There is a downside to using the Kubernetes sync. We have to populate the metadata that would normally be in the opslevel.yml directly onto the deployment resources as annotations. Inspecting the data works well when all you have is kubectl. But this process also moves the data out of the main services code repository into our flux repository, where all our Kubernetes manifests live. We deemed this trade-off to be acceptable for the time being and we might re-evaluate this in the future.

We are currently experimenting with using a hybrid approach where some fields like description, language and framework come from opslevel.yml and tags & tools come from Kubernetes. The side where this shines is when you deploy something you don't own the code repository for such as cert-manager. Now we can just adjust the annotations on the manifests we pulled from the cert-manager project.

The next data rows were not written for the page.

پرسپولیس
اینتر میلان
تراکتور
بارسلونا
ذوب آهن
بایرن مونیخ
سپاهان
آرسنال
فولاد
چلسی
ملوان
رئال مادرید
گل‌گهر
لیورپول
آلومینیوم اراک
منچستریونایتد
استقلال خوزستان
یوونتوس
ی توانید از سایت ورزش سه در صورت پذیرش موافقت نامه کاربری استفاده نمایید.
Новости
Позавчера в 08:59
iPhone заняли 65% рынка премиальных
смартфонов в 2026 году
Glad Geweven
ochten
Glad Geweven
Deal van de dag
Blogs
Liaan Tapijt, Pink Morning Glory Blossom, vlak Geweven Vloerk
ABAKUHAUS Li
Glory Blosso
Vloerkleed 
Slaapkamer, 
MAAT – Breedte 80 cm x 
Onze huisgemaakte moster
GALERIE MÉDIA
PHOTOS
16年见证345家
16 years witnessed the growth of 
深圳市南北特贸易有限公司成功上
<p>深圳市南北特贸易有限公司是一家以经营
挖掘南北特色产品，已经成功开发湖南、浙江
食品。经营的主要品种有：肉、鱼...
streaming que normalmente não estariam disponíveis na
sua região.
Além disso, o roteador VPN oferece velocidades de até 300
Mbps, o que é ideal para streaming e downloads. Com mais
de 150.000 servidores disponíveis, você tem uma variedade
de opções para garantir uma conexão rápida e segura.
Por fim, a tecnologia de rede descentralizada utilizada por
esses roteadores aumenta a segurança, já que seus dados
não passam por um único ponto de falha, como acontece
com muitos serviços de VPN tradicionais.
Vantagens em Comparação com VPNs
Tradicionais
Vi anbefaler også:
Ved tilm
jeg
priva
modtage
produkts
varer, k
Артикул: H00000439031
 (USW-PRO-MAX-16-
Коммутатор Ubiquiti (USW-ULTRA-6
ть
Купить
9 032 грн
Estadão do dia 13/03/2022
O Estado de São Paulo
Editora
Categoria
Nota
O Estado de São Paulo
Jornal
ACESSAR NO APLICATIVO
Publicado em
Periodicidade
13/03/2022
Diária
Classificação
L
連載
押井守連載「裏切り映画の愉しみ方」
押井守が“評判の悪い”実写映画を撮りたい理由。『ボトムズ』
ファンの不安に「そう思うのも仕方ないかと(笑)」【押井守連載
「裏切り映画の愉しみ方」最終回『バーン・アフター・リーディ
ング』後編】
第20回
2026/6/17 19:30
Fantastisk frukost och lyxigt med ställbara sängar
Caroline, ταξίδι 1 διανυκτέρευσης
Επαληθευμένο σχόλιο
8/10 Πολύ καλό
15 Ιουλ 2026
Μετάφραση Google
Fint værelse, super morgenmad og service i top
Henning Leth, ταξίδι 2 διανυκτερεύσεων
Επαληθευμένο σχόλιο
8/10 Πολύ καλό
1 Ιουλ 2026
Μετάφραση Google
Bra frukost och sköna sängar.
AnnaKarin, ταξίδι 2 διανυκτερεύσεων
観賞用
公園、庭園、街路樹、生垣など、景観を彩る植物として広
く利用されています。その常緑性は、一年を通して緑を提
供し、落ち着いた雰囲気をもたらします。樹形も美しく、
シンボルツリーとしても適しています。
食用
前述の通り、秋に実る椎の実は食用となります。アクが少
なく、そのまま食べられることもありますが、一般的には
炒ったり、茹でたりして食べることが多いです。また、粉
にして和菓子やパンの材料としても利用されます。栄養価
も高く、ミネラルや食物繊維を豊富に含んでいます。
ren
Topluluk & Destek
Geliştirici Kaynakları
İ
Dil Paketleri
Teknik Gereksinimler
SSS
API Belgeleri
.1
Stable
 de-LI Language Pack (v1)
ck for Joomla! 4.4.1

In the end, the Kubernetes sync is a great way to bootstrap a large number of services, even if it often lacks the necessary metadata for a good service catalog. You can double down on Kubernetes annotations and even bake them into a template, so that all future services get automatically registered and all the necessary metadata is collected. It’s is a larger effort, but it pays off in the long run as you democratize the creation of new services.

Terraform

Lastly, we use Terraform to provision our Kubernetes clusters. We have recently taken to using our Terraform provider to register each cluster as a service, so we can track relevant metadata and PagerDuty alerts about our clusters health.

In the long term, we envision having many more Kubernetes clusters across different regions. The prospect of these additional clusters triggered us to begin leveraging the Terraform provider in a preemptive step to set us up for success as we scale and build a global customer base that requires many more Kubernetes cluster.

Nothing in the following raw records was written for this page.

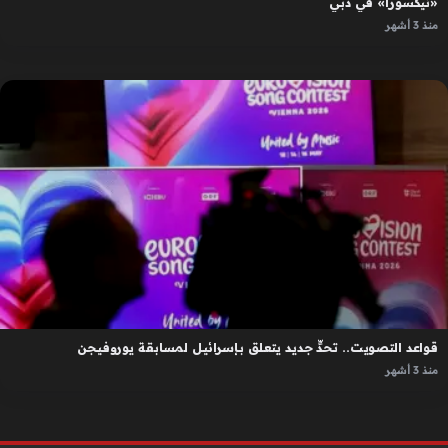
«نيكسورا» في دبي
منذ 3 أشهر
قواعد التصويت.. تحدٍّ جديد يتعلق بإسرائيل لمسابقة يوروفيجن
منذ 3 أشهر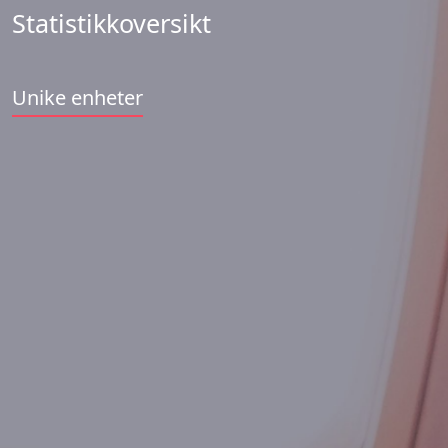
Statistikkoversikt
Unike enheter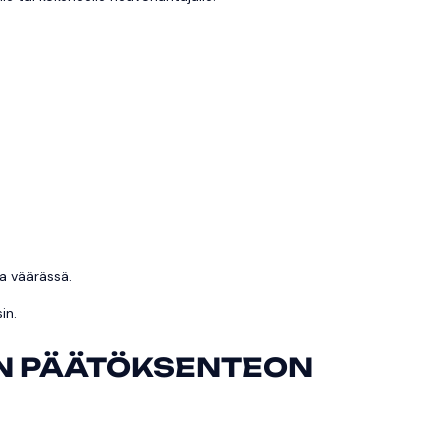
sa väärässä.
in.
 ON PÄÄTÖKSENTEON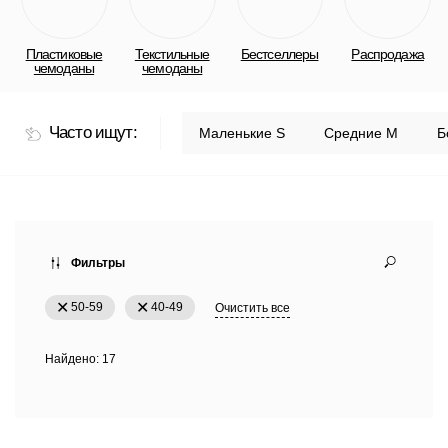
Фильтры
50-59
40-49
Очистить все
Найдено:
17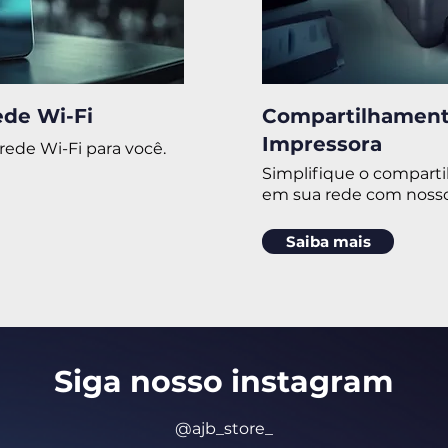
ede Wi-Fi
Compartilhament
Impressora
rede Wi-Fi para você.
Simplifique o compart
em sua rede com nossos
Saiba mais
Siga nosso insta
gram
@ajb_store_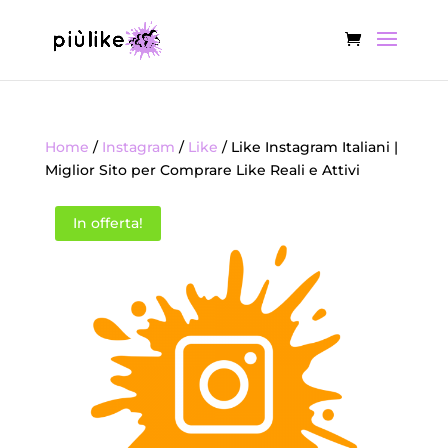
Home
/
Instagram
/
Like
/ Like Instagram Italiani |
Miglior Sito per Comprare Like Reali e Attivi
In offerta!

In our case, Terraform was the best place to get and set the metadata for each cluster, and our Terraform provider easily facilitated this process. Because we use a Terraform module for Kubernetes cluster creation, any time we spin out a new cluster it is automatically registered correctly with all the metadata.

Bonus - Tags

As you can see, we use a variety of methods to register services. As such, allow us to make one key recommendation for long-term success as your catalog grows. Use tags! Ensure that you use a standard tag key to hold a value which denotes the importance of the service. That way, in the future, you'll know exactly where to look to change any of the metadata.

If you saw this tag on a service you would instantly know that to change the lifecycle field I need to go dig around in the Terraform configuration. This learning did lead us to give product feedback that this kind of functionality be built into the productive natively so keep your eyes peeled for this small feature popping up in the near future.

Until Next Time

We look forward to continuing this series and we hope you enjoy and find the content useful as you continue your service maturity journey at your company.